**Texte à analyser:**
* * * * * * * * *

Puis la guerre a repris brusquement.
Le bombardement de Khan Younis a été particulièrement intense après la trêve.
Il y avait des martyrs partout.
Il y avait une odeur de missiles dans l’air.
Le bruit des ambulances ne s’arrêtait pas.
C’était comme si la ville avait soudainement pris feu.
L’armée israélienne a commencé à ordonner aux habitants de la zone orientale de quitter leurs maisons.
Cela signifiait qu’il fallait se rendre dans les écoles et les hôpitaux qui étaient déjà pleins. Certaines personnes n’ont pas pu trouver d’endroit où rester et sont maintenant dans la rue.
Un cauchemar
Au début de la guerre, Khan Younis était considéré comme une zone sûre par Israël. Aujourd’hui, tous les habitants vivent un cauchemar dont ils ne peuvent s’échapper.
"Au début de la trêve, nous avons senti que nous pouvions respirer un peu et dormir sans entendre le bruit des avions de guerre et des drones" a déclaré Maryam al-Sayed d’al-Qarara, à l’est de Khan Younis. "Mes trois enfants ont pu dormir et ont commencé à sortir dans la rue sans inquiétude. Mais lorsque l’armée israélienne a commencé à menacer la ville de Khan Younis après la trêve, j’ai eu très peur. Le matin du premier jour après la trêve, j’ai eu l’impression que j’allais mourir à tout moment. J’ai serré mes enfants dans mes bras et nous nous sommes assis dans une pièce. J’ai entendu les voisins dire que l’armée voulait que nous quittions nos maisons. J’ai parlé à mon mari et il m’a dit : "Où allons-nous ? Nous dormirons à la maison cette nuit et demain matin, nous chercherons un autre endroit."

* * * * * * * * *

**Données présentées:**

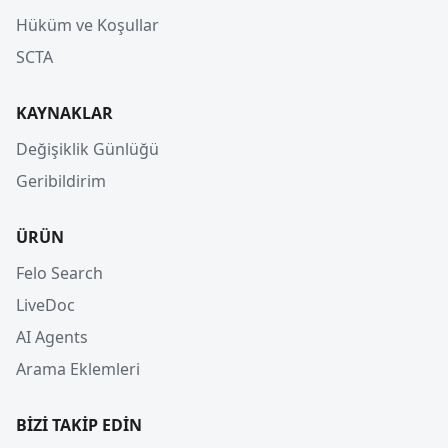
Hüküm ve Koşullar
SCTA
KAYNAKLAR
Değişiklik Günlüğü
Geribildirim
ÜRÜN
Felo Search
LiveDoc
AI Agents
Arama Eklemleri
BIZI TAKIP EDIN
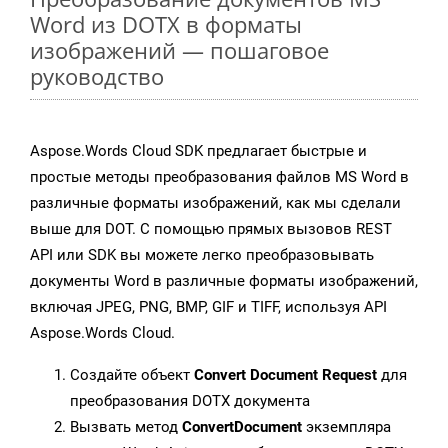
Word из DOTX в форматы
изображений — пошаговое
руководство
Aspose.Words Cloud SDK предлагает быстрые и
простые методы преобразования файлов MS Word в
различные форматы изображений, как мы сделали
выше для DOT. С помощью прямых вызовов REST
API или SDK вы можете легко преобразовывать
документы Word в различные форматы изображений,
включая JPEG, PNG, BMP, GIF и TIFF, используя API
Aspose.Words Cloud.
Создайте объект
Convert Document Request
для
преобразования DOTX документа
Вызвать метод
ConvertDocument
экземпляра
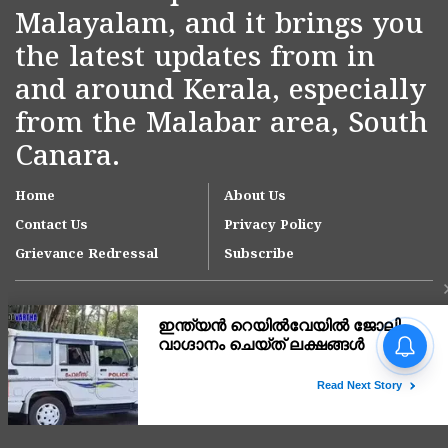
Malayalam, and it brings you
the latest updates from in
and around Kerala, especially
from the Malabar area, South
Canara.
Home
About Us
Contact Us
Privacy Policy
Grievance Redressal
Subscribe
നീലേശ്വരം ആനച്ചാലിൽ
ഇഴജന്തുക്കളുടെ താവളമായി
ഇ എം എസ് ടൗൺഹാൾ
പരിസരം; ദുരിതം പേറി
Copyright © 2007-
2026
Kasargodvartha
നാട്ടുകാർ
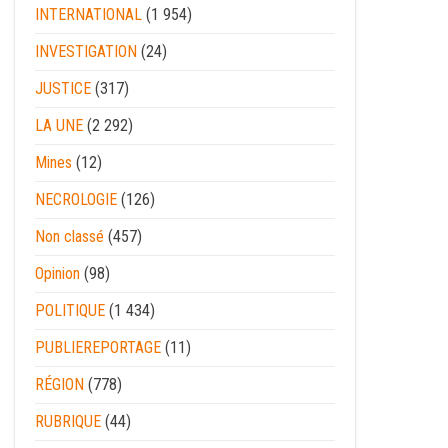
INTERNATIONAL
(1 954)
INVESTIGATION
(24)
JUSTICE
(317)
LA UNE
(2 292)
Mines
(12)
NECROLOGIE
(126)
Non classé
(457)
Opinion
(98)
POLITIQUE
(1 434)
PUBLIEREPORTAGE
(11)
RÉGION
(778)
RUBRIQUE
(44)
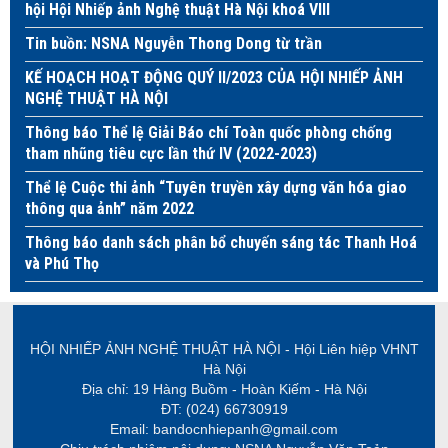
hội Hội Nhiếp ảnh Nghệ thuật Hà Nội khoá VIII
Tin buồn: NSNA Nguyễn Thong Dong từ trần
KẾ HOẠCH HOẠT ĐỘNG QUÝ II/2023 CỦA HỘI NHIẾP ẢNH
NGHỆ THUẬT HÀ NỘI
Thông báo Thể lệ Giải Báo chí Toàn quốc phòng chống
tham nhũng tiêu cực lần thứ IV (2022-2023)
Thể lệ Cuộc thi ảnh “Tuyên truyền xây dựng văn hóa giao
thông qua ảnh” năm 2022
Thông báo danh sách phân bổ chuyến sáng tác Thanh Hoá
và Phú Thọ
HỘI NHIẾP ẢNH NGHỆ THUẬT HÀ NỘI - Hội Liên hiệp VHNT
Hà Nội
Địa chỉ: 19 Hàng Buồm - Hoàn Kiếm - Hà Nội
ĐT: (024) 66730919
Email: bandocnhiepanh@gmail.com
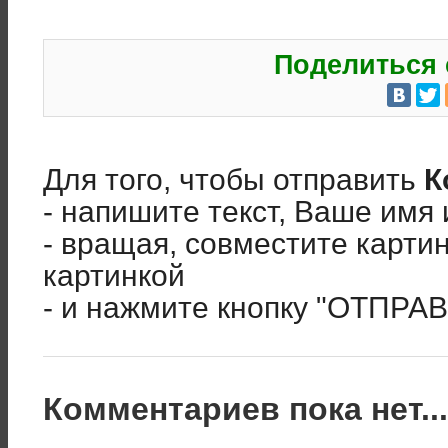
Поделиться 
Для того, чтобы отправить
К
- напишите текст, Ваше имя 
- вращая, совместите карти
картинкой
- и нажмите кнопку "ОТПРА
Комментариев пока нет..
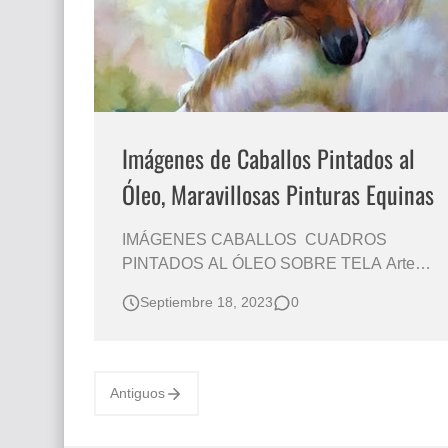
Imágenes de Caballos Pintados al
Óleo, Maravillosas Pinturas Equinas
IMÁGENES CABALLOS CUADROS
PINTADOS AL ÓLEO SOBRE TELA Arte
Pintados al Óleo Caballos Salvajes
Septiembre 18, 2023
0
Corriendo Pintor de caballos; Spartaco
Lombardo , 1958, Italia Realismo Cuadros
de Caballos Pintados al Óleo Paisajes con
Caballos Pintados al Óleo Pinturas al Óleo
Antiguos
de Caballos en Paisaj…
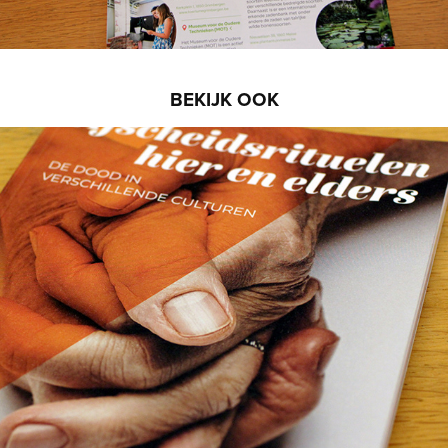
BEKIJK OOK
Afscheidsrituelen hier en elders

* * * * * * * * *

**Tâches à réaliser:**
[1] Reproduisez fidèlement le texte sur Khan Younis, de « C’était comme si » jusqu'à « dans la rue. » inclus.
[2] Poursuivez le texte sur Khan Younis à partir de sa dernière phrase.

**Corrigé des activités:**
[1]
C’était comme si la ville avait soudainement pris feu.
L’armée israélienne a commencé à ordonner aux habitants de la zone orientale de quitter leurs maisons.
Cela signifiait qu’il fallait se rendre dans les écoles et les hôpitaux qui étaient déjà pleins. Certaines personnes n’ont pas pu trouver d’endroit où rester et sont maintenant dans la rue.

[2]
"La nuit a été très difficile", a-t-elle ajouté. "Les bombardements autour de nous n’ont pas cessé un instant. J’ai entendu le bruit des affrontements entre l’armée et la résistance palestinienne. On aurait dit qu’Israël essayait d’entrer dans la ville de Khan Younis avec des chars. J’ai essayé de rassurer mes enfants et de les distraire du bruit des bombardements jusqu’à ce que les longues heures de la nuit passent. Lorsque le soleil s’est levé, mon mari m’a dit qu’il avait trouvé un logement chez l’un de ses parents à l’ouest de Khan Younis et m’a demandé de préparer quelques affaires. Nous nous y sommes installés et quelques heures plus tard, nous avons appris que les chars avaient commencé à s’approcher de la ville de Khan Younis".
Les ordres d’évacuation des zones situées à l’est de Khan Younis ont été suivis d’autres ordres. Quelques jours après la fin de la trêve, Israël a demandé aux habitants du centre-ville de Khan Younis de quitter leurs maisons.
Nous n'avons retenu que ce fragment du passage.